Top 5 Rules for Writing a Targeted Student Resume

With student internships right around the corner, now is as good a time as any to ensure that your resume is updated and ready to be sent off to hiring managers and future employers. With competition for internships so demanding, it is critical that your resume is not only written, formatted and presented correctly, but is able to capture the reader’s attention instantly. Statistics suggest that a hiring manager will spend no longer than 20 seconds reading your professional resume. No matter how good your grades or your experience, your resume will be discarded if it does not stand out.

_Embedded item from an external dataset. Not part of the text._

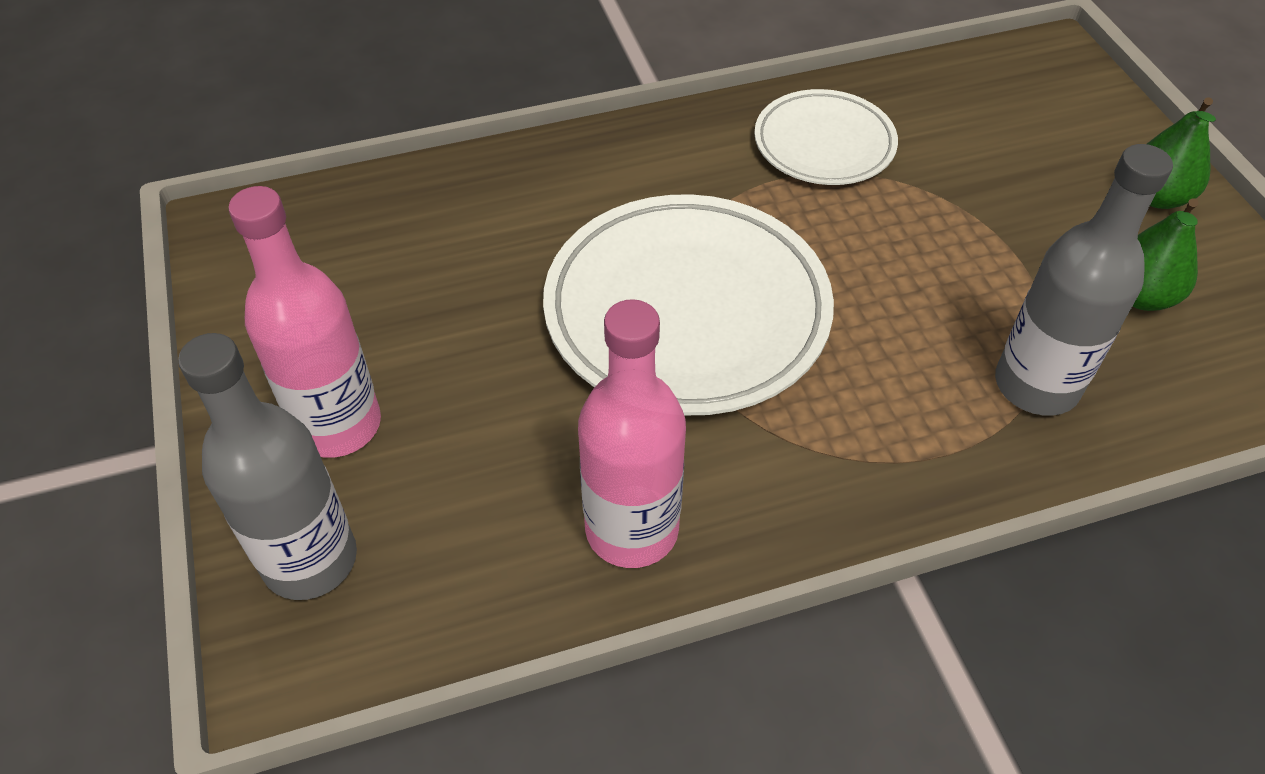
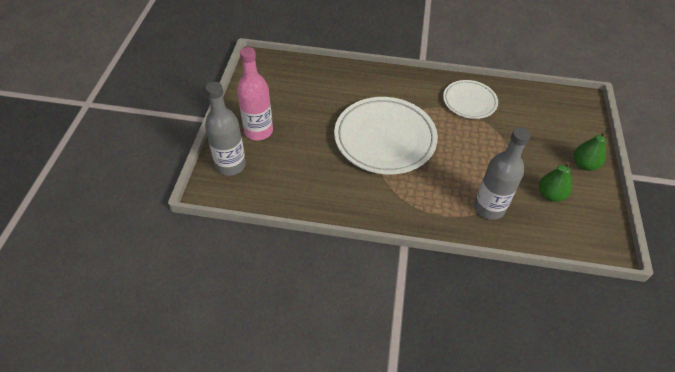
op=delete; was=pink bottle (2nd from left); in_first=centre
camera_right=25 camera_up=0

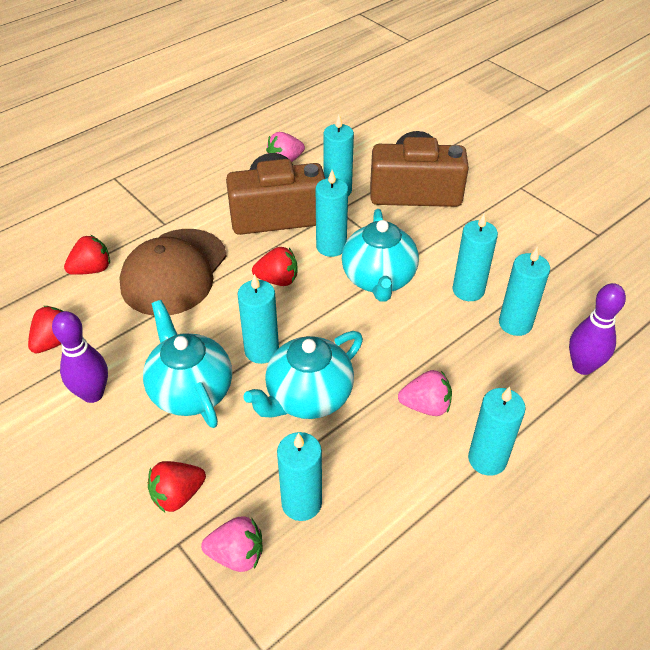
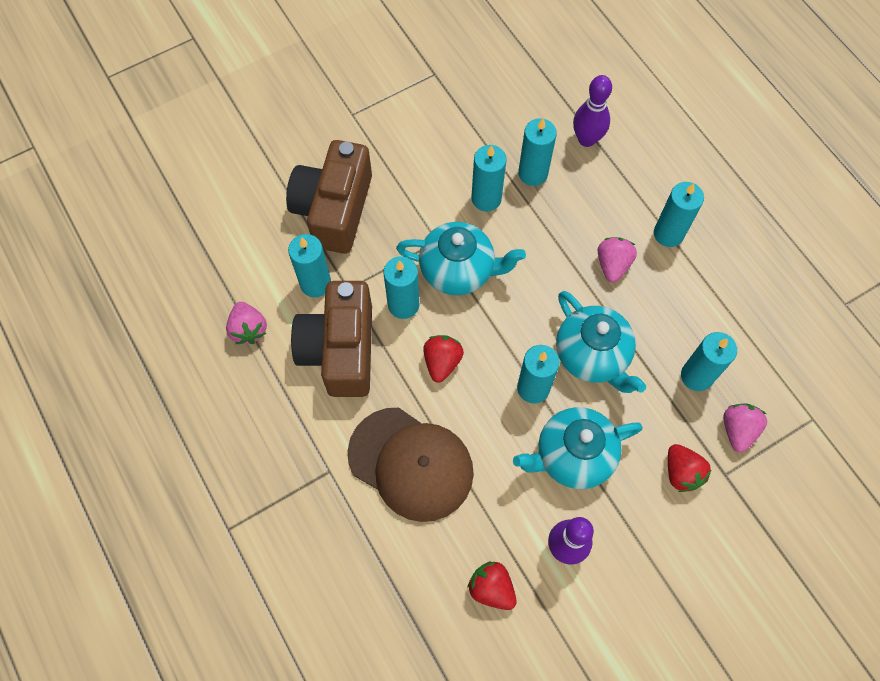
op=delete; was=red strawberry (2nd from left); in_first=middle left
camera_right=-80 camera_up=20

Create the right first impression

First impressions are so important when it comes to your resume and cover letter. Resume writing is more of an art form as opposed to an exact science, and while there are no exact rules to follow that will ensure your resume gets noticed, there are many things you can do that won't help the situation. Firstly, ensure that your resume is reader friendly. Use headings and bullet points to emphasise important information and remove any unnecessary information that does not enhance your application. Does your resume say “Resume” or “Curriculum Vitae” at the top of the page? Remove this! A hiring manager knows that this is your resume and does need to be reminded of this.

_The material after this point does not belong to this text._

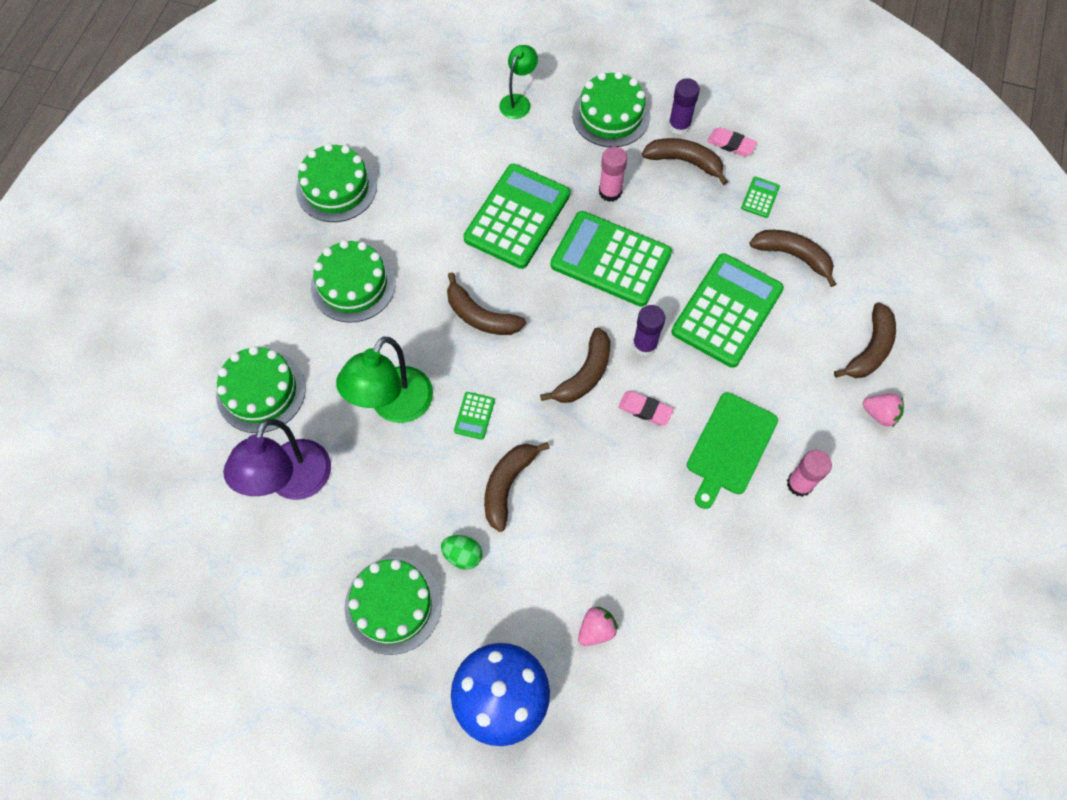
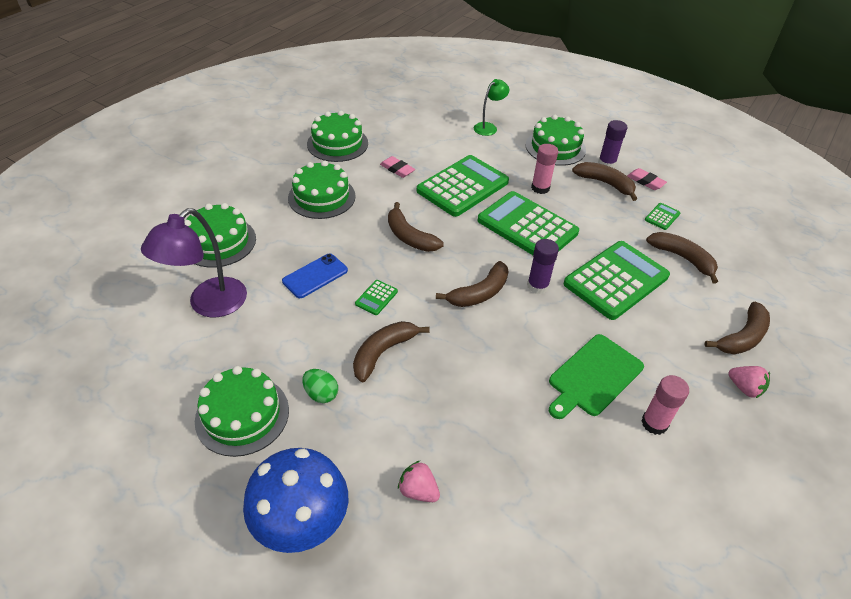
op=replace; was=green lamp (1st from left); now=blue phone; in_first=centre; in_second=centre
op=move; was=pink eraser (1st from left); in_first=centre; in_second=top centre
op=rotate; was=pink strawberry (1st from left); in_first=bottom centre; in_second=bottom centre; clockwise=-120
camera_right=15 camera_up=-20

Use Correct Spelling and Grammar

It seems so obvious, but incorrect spelling or bad grammar is a huge turnoff to the reader. It immediately reduces your professionalism and creates a negative impression on the reader. Another good tip is to convert your resume from a word document into a PDF. Not only does it look more professional, but it also eliminates any chance of those green or red lines appearing underneath certain words or sentences!

Focus on Achievements

A hiring manager wants to know how you can add value to their business. Ensure that your resume is full of achievement-based examples. Rather than listing all of your subjects in school, for example, emphasise certain subjects that you excelled in and provide examples. If you received a distinction or high distinction, make sure this is included on the resume. If you completed extra-curricular activities, community service or volunteer work, don’t merely list the organisations. Instead, focus on your achievements within those areas or provide examples of where you made a positive difference.

Use Strategic Keywords

With the competition for jobs so fierce, hiring managers can receive up to 1000 resumes for a single position. Because of this, many firms are now using software programs as a way of scanning candidate resumes. Using selected keywords will ensure that your resume passes the first stage of selection and will not be deleted before a hiring manager has even had a chance to read your application.

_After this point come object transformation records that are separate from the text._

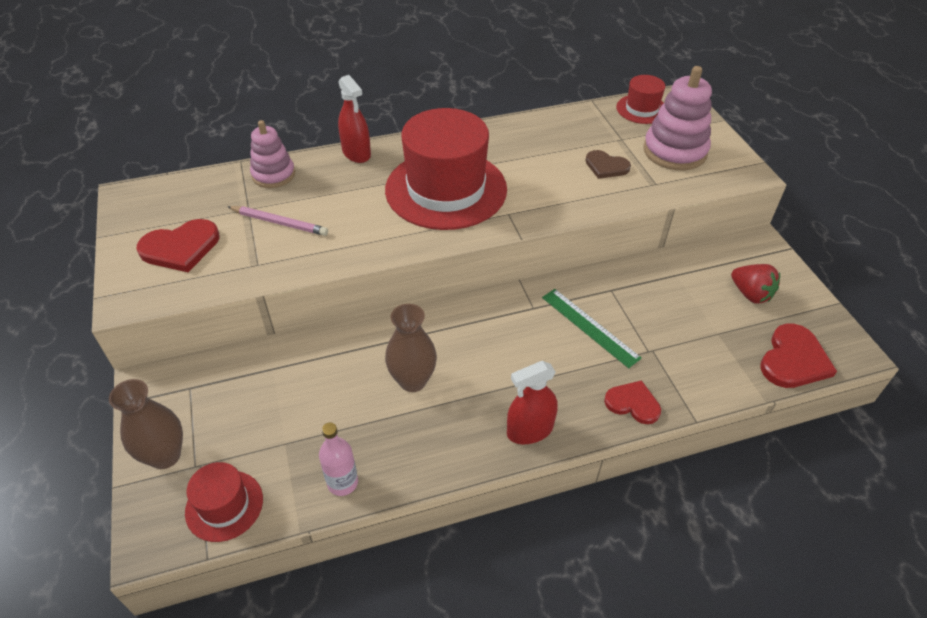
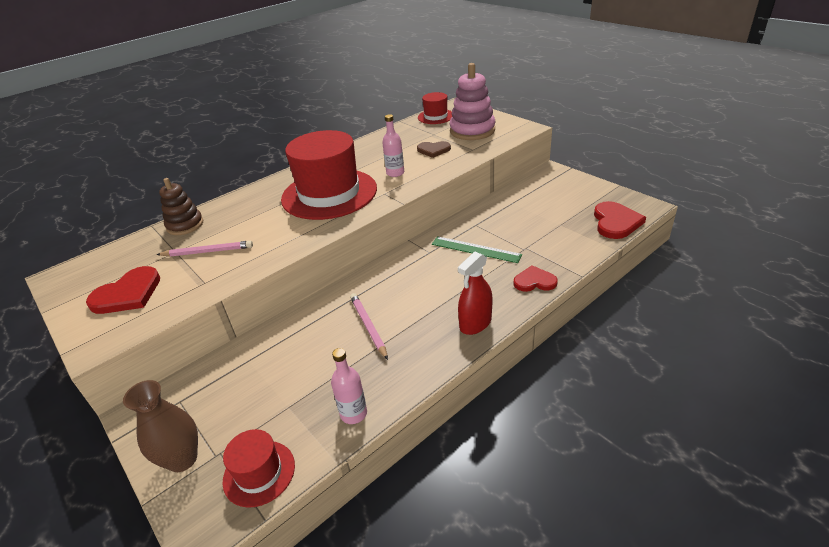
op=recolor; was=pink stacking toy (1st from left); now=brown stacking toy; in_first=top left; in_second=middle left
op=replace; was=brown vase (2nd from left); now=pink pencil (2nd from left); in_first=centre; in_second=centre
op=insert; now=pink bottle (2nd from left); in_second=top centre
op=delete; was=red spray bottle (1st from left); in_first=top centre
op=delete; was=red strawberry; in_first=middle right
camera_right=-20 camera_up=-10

Provide Value-Added Information

Just because you might not have relevant work experience, don’t make the mistake of including irrelevant information just for the sake of it. Listing your hobbies and interests as “skiing, hiking and gym” may be worthwhile if you're applying for a job in sports, however a hiring manager at an accounting firm, for example, will be less interested in this information. In fact, this type of information can actually detract from the resume. Concentrate on providing information that will only enhance your application.